*AIM OF THE EXERCISE*
Lines from the one containing "Sobre Windows los valore" through the end of the data are to be returned exactly, and no others.

*DATA SHOWN*
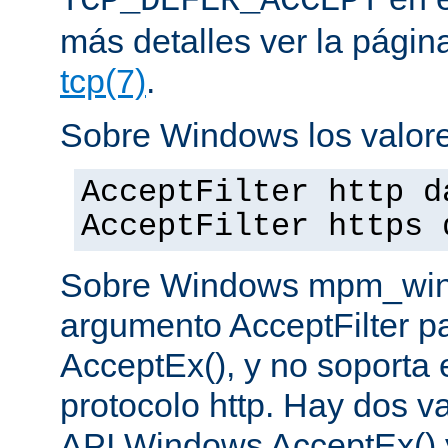
TCP_DEFER_ACCEPT
más detalles ver la pági
tcp(7)
.
Sobre Windows los valore
AcceptFilter http d
AcceptFilter https 
Sobre Windows mpm_winnt
argumento AcceptFilter p
AcceptEx(), y no soporta e
protocolo http. Hay dos va
API Windows AcceptEx()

*TASK RESULT*
Sobre Windows los valore
AcceptFilter http d
AcceptFilter https 
Sobre Windows mpm_winnt
argumento AcceptFilter p
AcceptEx(), y no soporta e
protocolo http. Hay dos va
API Windows AcceptEx()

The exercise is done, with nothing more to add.